→ **YOUR INSTRUCTIONS**
Print the lines of the material below exactly, starting at the line with "## Fordeler ved korrekt bruk" and ending at the line with "- [Event Handling](./event-handling.md)", both included.

[EXERCISE MATERIALS — start]

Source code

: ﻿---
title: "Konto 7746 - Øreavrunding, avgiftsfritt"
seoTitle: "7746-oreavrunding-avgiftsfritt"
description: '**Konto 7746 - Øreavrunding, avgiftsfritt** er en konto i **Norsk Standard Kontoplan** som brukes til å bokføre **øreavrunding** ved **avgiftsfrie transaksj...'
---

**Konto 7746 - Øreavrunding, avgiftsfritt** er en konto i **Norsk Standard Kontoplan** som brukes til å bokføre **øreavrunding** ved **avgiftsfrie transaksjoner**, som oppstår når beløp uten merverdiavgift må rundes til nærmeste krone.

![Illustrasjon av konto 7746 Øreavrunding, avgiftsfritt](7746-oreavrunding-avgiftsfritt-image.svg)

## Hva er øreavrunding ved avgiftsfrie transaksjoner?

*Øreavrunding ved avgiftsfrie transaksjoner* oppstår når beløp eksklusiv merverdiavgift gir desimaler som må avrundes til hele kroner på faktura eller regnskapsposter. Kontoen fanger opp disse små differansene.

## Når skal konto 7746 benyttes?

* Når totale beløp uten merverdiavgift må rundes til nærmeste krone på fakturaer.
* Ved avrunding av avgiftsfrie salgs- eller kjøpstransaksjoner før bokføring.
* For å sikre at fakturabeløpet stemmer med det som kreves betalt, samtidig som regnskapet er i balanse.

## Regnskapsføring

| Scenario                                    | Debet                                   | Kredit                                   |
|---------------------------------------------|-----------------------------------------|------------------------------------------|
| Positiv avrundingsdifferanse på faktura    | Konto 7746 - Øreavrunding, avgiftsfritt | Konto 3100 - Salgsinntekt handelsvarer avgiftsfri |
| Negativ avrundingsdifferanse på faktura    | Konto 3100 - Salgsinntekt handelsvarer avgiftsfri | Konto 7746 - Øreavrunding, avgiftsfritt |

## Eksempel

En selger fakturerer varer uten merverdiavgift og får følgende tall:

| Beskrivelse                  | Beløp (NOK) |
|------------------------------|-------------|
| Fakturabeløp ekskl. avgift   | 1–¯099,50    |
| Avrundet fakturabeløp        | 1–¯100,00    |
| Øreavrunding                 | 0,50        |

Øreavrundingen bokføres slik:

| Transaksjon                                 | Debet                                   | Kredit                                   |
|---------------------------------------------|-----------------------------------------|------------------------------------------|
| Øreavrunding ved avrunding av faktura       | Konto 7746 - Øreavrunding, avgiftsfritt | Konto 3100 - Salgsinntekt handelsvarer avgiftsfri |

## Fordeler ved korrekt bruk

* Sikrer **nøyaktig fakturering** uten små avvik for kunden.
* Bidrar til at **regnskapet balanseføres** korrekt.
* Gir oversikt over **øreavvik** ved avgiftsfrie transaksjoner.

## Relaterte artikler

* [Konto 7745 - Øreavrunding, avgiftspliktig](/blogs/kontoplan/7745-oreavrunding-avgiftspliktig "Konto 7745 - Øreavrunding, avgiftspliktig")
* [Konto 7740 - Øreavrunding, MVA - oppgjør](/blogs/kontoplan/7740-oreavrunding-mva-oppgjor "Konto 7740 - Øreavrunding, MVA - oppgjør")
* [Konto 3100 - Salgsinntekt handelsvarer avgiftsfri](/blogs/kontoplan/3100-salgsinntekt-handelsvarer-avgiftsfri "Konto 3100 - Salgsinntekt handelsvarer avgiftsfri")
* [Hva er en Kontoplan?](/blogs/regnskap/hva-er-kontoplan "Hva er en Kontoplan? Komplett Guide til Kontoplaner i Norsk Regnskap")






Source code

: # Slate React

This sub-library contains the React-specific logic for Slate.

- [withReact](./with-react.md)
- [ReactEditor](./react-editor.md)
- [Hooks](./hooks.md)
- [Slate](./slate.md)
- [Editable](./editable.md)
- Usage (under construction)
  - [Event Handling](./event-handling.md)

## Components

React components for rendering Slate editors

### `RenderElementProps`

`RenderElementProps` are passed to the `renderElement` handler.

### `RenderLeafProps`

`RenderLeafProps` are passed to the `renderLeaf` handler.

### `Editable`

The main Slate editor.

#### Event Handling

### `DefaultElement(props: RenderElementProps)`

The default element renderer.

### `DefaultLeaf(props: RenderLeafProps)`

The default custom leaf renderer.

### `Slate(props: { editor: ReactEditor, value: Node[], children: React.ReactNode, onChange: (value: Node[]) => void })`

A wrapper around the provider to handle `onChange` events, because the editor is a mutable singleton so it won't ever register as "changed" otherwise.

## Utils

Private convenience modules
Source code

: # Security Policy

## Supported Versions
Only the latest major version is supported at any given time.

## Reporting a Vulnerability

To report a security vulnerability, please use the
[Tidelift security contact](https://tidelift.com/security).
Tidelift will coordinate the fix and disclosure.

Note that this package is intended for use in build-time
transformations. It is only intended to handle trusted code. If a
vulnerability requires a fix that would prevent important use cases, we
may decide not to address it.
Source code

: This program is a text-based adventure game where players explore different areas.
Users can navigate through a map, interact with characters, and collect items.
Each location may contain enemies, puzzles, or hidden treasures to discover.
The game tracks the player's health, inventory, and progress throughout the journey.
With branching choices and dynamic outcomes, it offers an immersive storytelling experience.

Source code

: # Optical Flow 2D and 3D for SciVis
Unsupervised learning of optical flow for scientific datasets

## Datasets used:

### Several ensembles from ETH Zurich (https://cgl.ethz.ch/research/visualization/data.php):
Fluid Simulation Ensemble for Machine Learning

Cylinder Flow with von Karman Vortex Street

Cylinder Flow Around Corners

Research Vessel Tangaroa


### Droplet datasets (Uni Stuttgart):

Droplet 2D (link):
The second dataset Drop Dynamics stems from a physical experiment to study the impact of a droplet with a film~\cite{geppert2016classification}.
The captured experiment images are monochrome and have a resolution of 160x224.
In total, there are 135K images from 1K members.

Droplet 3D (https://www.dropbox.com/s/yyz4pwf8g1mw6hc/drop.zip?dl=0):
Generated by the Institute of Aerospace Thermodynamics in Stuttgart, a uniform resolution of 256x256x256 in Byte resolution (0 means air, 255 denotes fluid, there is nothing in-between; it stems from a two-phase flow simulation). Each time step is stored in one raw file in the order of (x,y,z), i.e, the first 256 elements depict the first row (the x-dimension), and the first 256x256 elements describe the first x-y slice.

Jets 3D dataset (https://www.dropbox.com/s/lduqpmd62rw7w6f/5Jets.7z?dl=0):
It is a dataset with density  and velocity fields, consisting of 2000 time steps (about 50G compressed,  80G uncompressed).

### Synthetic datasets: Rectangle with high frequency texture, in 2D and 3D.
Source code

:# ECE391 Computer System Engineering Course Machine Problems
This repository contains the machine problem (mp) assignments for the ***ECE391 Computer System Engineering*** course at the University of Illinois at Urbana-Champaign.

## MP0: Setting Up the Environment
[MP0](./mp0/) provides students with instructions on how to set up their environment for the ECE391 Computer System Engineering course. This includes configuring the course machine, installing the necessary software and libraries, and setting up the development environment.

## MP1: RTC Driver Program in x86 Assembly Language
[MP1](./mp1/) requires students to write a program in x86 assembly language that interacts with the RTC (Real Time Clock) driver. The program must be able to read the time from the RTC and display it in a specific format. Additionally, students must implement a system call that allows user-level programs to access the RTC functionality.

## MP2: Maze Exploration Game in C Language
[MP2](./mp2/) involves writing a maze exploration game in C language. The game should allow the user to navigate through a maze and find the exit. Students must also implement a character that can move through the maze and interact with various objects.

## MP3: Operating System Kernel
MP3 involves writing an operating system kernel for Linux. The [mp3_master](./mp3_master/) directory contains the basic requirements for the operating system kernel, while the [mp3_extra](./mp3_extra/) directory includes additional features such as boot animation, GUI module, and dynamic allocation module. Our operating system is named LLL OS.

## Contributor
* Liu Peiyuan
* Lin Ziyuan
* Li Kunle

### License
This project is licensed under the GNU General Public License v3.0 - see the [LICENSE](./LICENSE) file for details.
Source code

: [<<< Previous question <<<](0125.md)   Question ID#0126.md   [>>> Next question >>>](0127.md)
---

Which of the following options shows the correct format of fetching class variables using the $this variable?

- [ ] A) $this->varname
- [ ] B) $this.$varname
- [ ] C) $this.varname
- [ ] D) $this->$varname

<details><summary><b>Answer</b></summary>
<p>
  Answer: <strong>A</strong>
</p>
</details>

[EXERCISE MATERIALS — finish]

→ **SOLUTION TO THIS EXERCISE**
## Fordeler ved korrekt bruk

* Sikrer **nøyaktig fakturering** uten små avvik for kunden.
* Bidrar til at **regnskapet balanseføres** korrekt.
* Gir oversikt over **øreavvik** ved avgiftsfrie transaksjoner.

## Relaterte artikler

* [Konto 7745 - Øreavrunding, avgiftspliktig](/blogs/kontoplan/7745-oreavrunding-avgiftspliktig "Konto 7745 - Øreavrunding, avgiftspliktig")
* [Konto 7740 - Øreavrunding, MVA - oppgjør](/blogs/kontoplan/7740-oreavrunding-mva-oppgjor "Konto 7740 - Øreavrunding, MVA - oppgjør")
* [Konto 3100 - Salgsinntekt handelsvarer avgiftsfri](/blogs/kontoplan/3100-salgsinntekt-handelsvarer-avgiftsfri "Konto 3100 - Salgsinntekt handelsvarer avgiftsfri")
* [Hva er en Kontoplan?](/blogs/regnskap/hva-er-kontoplan "Hva er en Kontoplan? Komplett Guide til Kontoplaner i Norsk Regnskap")






Source code

: # Slate React

This sub-library contains the React-specific logic for Slate.

- [withReact](./with-react.md)
- [ReactEditor](./react-editor.md)
- [Hooks](./hooks.md)
- [Slate](./slate.md)
- [Editable](./editable.md)
- Usage (under construction)
  - [Event Handling](./event-handling.md)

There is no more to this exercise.